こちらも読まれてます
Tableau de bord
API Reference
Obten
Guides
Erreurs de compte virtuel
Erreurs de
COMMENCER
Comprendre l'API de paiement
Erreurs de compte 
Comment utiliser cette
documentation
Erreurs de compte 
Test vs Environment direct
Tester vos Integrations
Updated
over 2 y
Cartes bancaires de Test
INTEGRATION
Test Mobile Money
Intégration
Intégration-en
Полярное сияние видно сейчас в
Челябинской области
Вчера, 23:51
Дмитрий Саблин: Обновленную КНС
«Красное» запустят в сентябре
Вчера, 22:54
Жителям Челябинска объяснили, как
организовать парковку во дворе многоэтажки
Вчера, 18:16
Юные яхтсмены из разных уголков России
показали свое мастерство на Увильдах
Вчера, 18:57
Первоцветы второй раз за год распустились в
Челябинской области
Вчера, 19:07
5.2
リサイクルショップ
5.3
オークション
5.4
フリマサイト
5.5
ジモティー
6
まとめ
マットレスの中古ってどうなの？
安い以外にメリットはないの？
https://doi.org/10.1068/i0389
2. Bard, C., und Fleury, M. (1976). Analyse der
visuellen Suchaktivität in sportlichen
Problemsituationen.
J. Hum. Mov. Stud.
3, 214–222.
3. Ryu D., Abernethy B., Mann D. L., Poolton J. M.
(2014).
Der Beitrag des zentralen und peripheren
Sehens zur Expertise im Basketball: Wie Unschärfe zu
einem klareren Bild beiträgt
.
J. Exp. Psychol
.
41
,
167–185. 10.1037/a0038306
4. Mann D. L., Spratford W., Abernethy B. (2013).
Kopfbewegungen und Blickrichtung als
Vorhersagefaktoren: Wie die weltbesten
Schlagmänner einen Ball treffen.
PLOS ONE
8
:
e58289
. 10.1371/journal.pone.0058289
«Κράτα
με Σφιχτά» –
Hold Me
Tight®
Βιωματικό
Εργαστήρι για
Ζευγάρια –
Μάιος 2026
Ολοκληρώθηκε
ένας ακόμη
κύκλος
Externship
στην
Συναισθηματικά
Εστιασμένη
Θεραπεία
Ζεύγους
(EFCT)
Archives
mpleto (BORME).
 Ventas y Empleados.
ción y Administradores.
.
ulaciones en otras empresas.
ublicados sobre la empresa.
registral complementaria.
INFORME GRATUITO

PROBLEM DESCRIPTION: Please copy the line holding "Дмитрий Саблин: Обновленную КНС" and all lines after it to the end of the records, exactly, and nothing else.

YOUR SOLUTION:
Дмитрий Саблин: Обновленную КНС
«Красное» запустят в сентябре
Вчера, 22:54
Жителям Челябинска объяснили, как
организовать парковку во дворе многоэтажки
Вчера, 18:16
Юные яхтсмены из разных уголков России
показали свое мастерство на Увильдах
Вчера, 18:57
Первоцветы второй раз за год распустились в
Челябинской области
Вчера, 19:07
5.2
リサイクルショップ
5.3
オークション
5.4
フリマサイト
5.5
ジモティー
6
まとめ
マットレスの中古ってどうなの？
安い以外にメリットはないの？
https://doi.org/10.1068/i0389
2. Bard, C., und Fleury, M. (1976). Analyse der
visuellen Suchaktivität in sportlichen
Problemsituationen.
J. Hum. Mov. Stud.
3, 214–222.
3. Ryu D., Abernethy B., Mann D. L., Poolton J. M.
(2014).
Der Beitrag des zentralen und peripheren
Sehens zur Expertise im Basketball: Wie Unschärfe zu
einem klareren Bild beiträgt
.
J. Exp. Psychol
.
41
,
167–185. 10.1037/a0038306
4. Mann D. L., Spratford W., Abernethy B. (2013).
Kopfbewegungen und Blickrichtung als
Vorhersagefaktoren: Wie die weltbesten
Schlagmänner einen Ball treffen.
PLOS ONE
8
:
e58289
. 10.1371/journal.pone.0058289
«Κράτα
με Σφιχτά» –
Hold Me
Tight®
Βιωματικό
Εργαστήρι για
Ζευγάρια –
Μάιος 2026
Ολοκληρώθηκε
ένας ακόμη
κύκλος
Externship
στην
Συναισθηματικά
Εστιασμένη
Θεραπεία
Ζεύγους
(EFCT)
Archives
mpleto (BORME).
 Ventas y Empleados.
ción y Administradores.
.
ulaciones en otras empresas.
ublicados sobre la empresa.
registral complementaria.
INFORME GRATUITO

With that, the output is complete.